Desta vez, a idade média da descoberta foi aos oito anos. Mais uma vez, quase
metade das crianças relatou emoções negativas, como tristeza ou raiva. Um
número semelhante disse que ficou feliz.
Essas entrevistas
revelaram um pouco mais sobre as emoções positivas. Os pesquisadores
descobriram que a felicidade das crianças vinha principalmente do alívio por
ainda ganharem brinquedos ou da satisfação de terem provado que Papai Noel não
existe.
Parece não haver
nenhuma evidência sólida de que acreditar em Papai Noel seja importante para
aproveitar o Natal, desenvolver a imaginação da criança ou melhorar o
pensamento crítico.
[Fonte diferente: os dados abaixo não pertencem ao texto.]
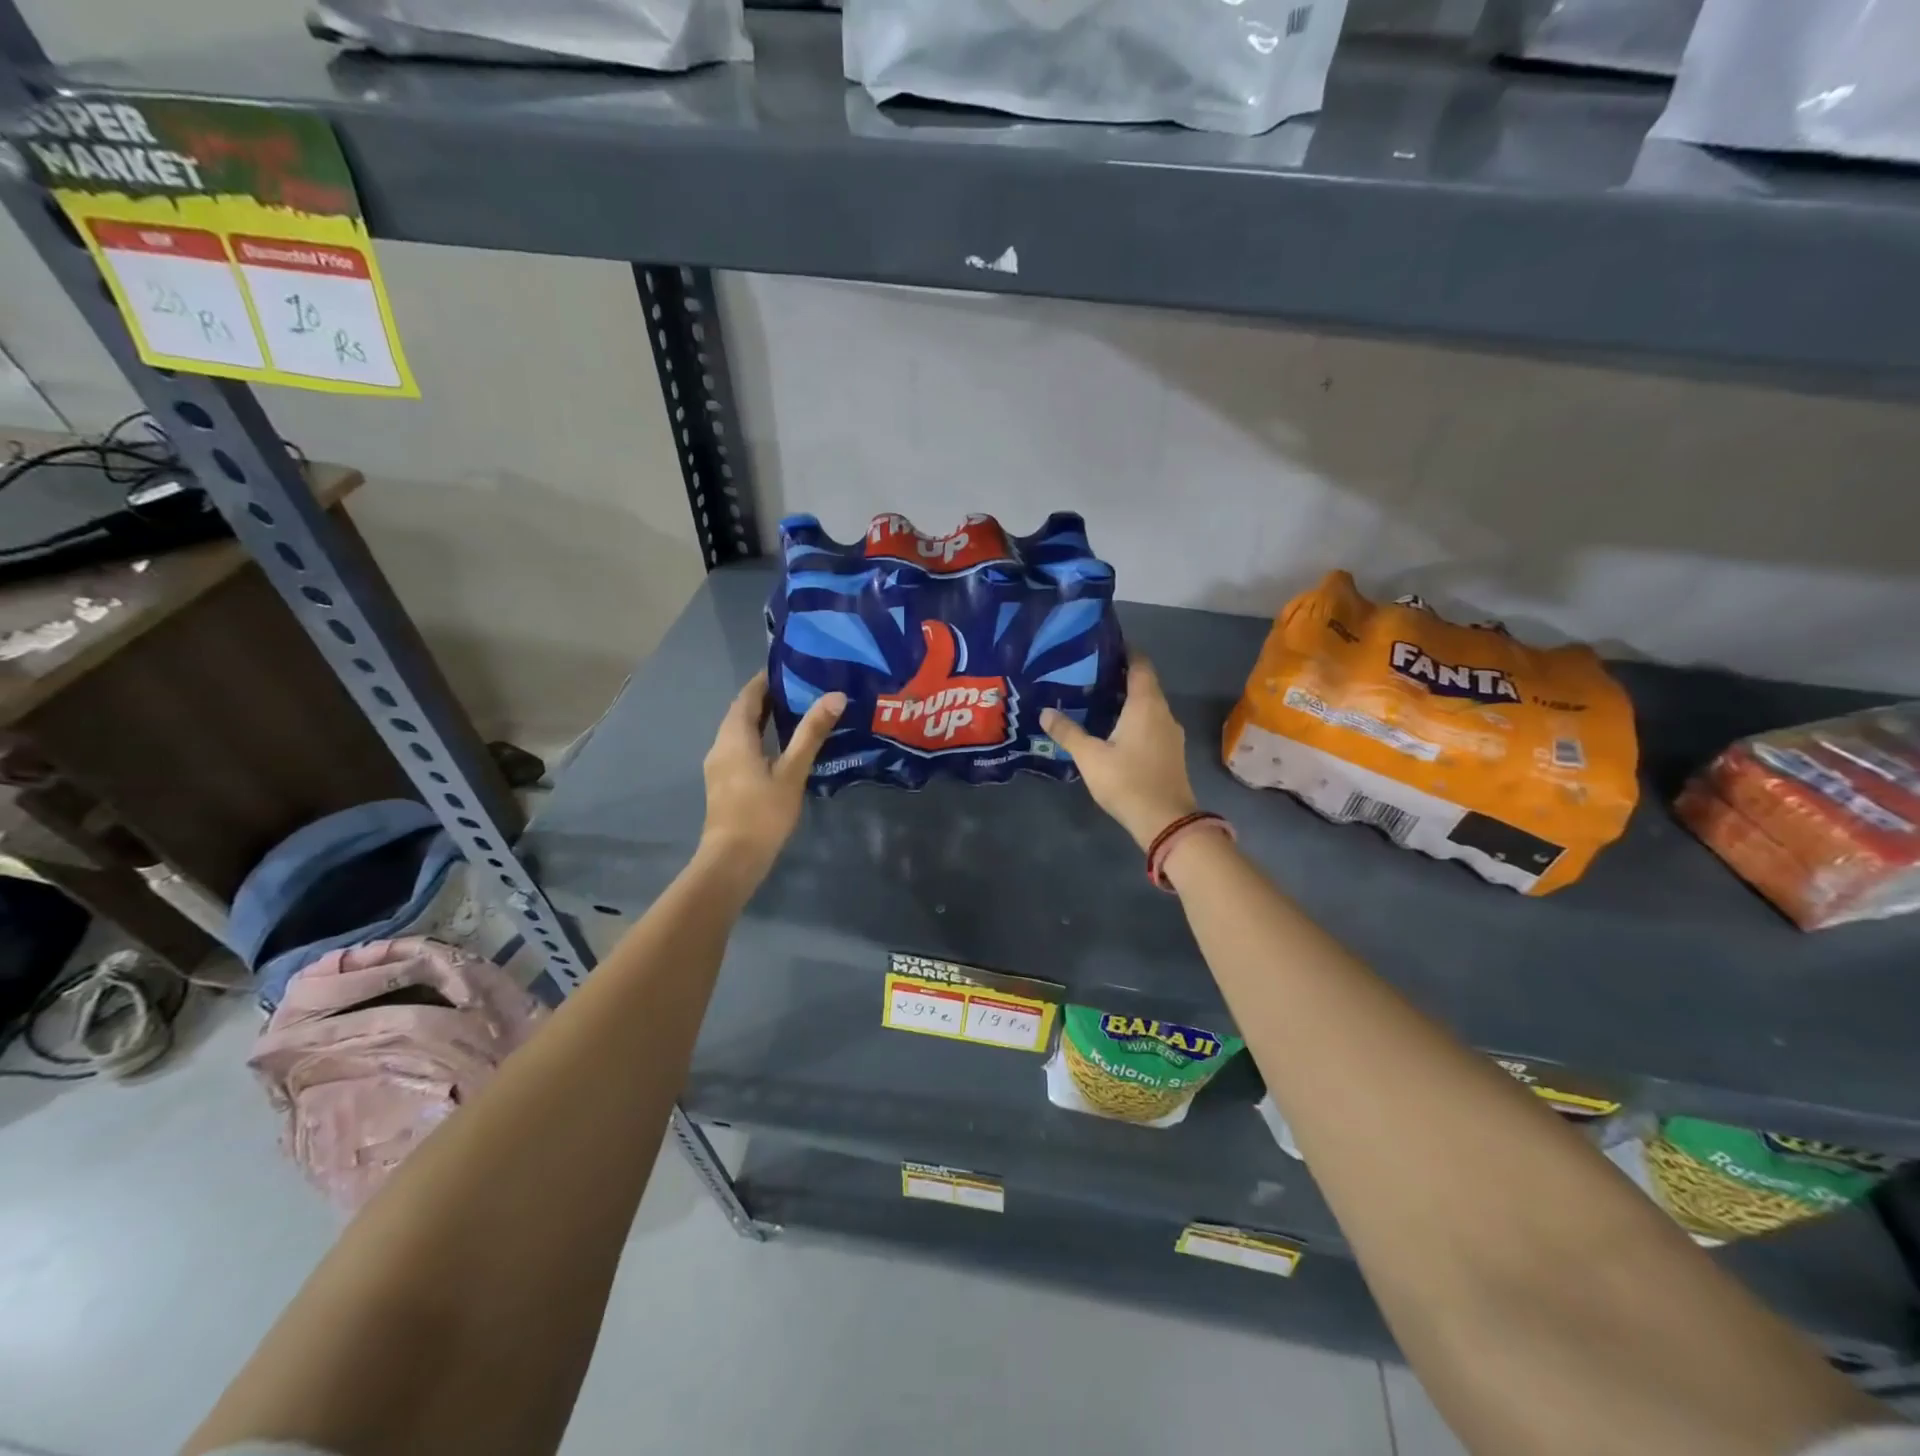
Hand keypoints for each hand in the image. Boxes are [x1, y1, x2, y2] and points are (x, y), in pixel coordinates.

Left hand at [700, 672, 845, 878]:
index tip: (791, 668)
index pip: (748, 696)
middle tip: (801, 688)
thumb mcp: (792, 771)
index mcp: (734, 737)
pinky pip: (740, 748)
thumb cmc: (763, 812)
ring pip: (740, 731)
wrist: (733, 859)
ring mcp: (719, 765)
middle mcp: (720, 745)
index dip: (766, 680)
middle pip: (742, 712)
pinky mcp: (723, 782)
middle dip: (767, 698)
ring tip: (796, 713)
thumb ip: (812, 733)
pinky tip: (780, 747)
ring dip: (763, 719)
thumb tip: (835, 696)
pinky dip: (758, 738)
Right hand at [1041, 657, 1198, 850]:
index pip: (1140, 665)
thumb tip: (1045, 712)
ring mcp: (1170, 733)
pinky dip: (1133, 719)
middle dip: (1119, 677)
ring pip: (1148, 706)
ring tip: (1096, 701)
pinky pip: (1151, 724)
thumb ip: (1068, 732)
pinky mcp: (1171, 752)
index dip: (1125, 652)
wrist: (1166, 821)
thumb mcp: (1090, 757)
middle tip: (1088, 675)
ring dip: (1126, 700)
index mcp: (1146, 704)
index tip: (1103, 647)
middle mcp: (1163, 712)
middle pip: (1144, 684)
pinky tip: (1113, 730)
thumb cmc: (1128, 781)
E esses benefícios ainda podem ser oferecidos às crianças
sem enganá-las. O argumento para contar a mentira do Papai Noel com base em
suas supostas consequências positivas é fraco.
·
Contar
a verdade
Mesmo os pais que
não querem fingir que Papai Noel existe podem se preocupar com o que vai
acontecer se eles contarem a verdade. Será que o filho vai contar para outras
crianças e estragar o Natal delas? Os outros pais vão ficar irritados?
Em uma sociedade
multicultural, este não é um problema novo — afinal, crianças de
diferentes religiões podem
conviver na escola sem que ninguém fique chateado.
Algumas famílias
celebram o Eid, outras celebram o Natal (e outras ambos ou nenhum dos dois).
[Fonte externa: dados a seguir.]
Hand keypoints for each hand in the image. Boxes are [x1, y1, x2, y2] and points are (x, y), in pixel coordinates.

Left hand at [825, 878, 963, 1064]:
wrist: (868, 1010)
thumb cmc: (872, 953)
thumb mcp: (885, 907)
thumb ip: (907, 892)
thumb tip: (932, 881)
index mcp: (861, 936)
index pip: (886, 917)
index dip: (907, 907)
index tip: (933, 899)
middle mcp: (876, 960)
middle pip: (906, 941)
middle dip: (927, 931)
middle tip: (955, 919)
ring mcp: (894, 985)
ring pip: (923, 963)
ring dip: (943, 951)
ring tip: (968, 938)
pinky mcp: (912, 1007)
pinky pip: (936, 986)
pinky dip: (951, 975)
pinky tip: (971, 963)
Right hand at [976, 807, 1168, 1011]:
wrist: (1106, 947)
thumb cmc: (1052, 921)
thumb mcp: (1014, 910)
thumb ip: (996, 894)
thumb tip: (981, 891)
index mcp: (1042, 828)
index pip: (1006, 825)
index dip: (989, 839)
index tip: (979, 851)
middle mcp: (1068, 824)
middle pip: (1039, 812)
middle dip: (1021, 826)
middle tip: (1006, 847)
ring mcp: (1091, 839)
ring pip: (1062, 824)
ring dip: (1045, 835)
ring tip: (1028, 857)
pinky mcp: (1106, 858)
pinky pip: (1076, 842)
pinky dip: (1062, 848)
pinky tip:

Assim como o filho de um ateu pode dizer: "Não acreditamos em Deus na
nossa casa", seu filho pode dizer: "Não trabalhamos com Papai Noel lá
em casa".
Acredito que dizer
ao seu filho que Papai Noel realmente existe é antiético. É manipulador, quebra
a confiança deles e pode causar preocupação e aborrecimento por conta de
benefícios que podem ser proporcionados sem mentir.
Ainda assim, vale a
pena colocar tudo isso em perspectiva. Há escolhas piores na criação dos
filhos. A maioria das crianças supera a verdade rapidamente, e sua confiança
nos pais não é abalada.
Se puder escolher,
considere ter um Natal mágico em que todos saibam que o Papai Noel faz parte do
mundo de faz de conta. Mas se você já estiver afundado em mentiras, não se
preocupe — apenas descubra como dar a notícia com delicadeza.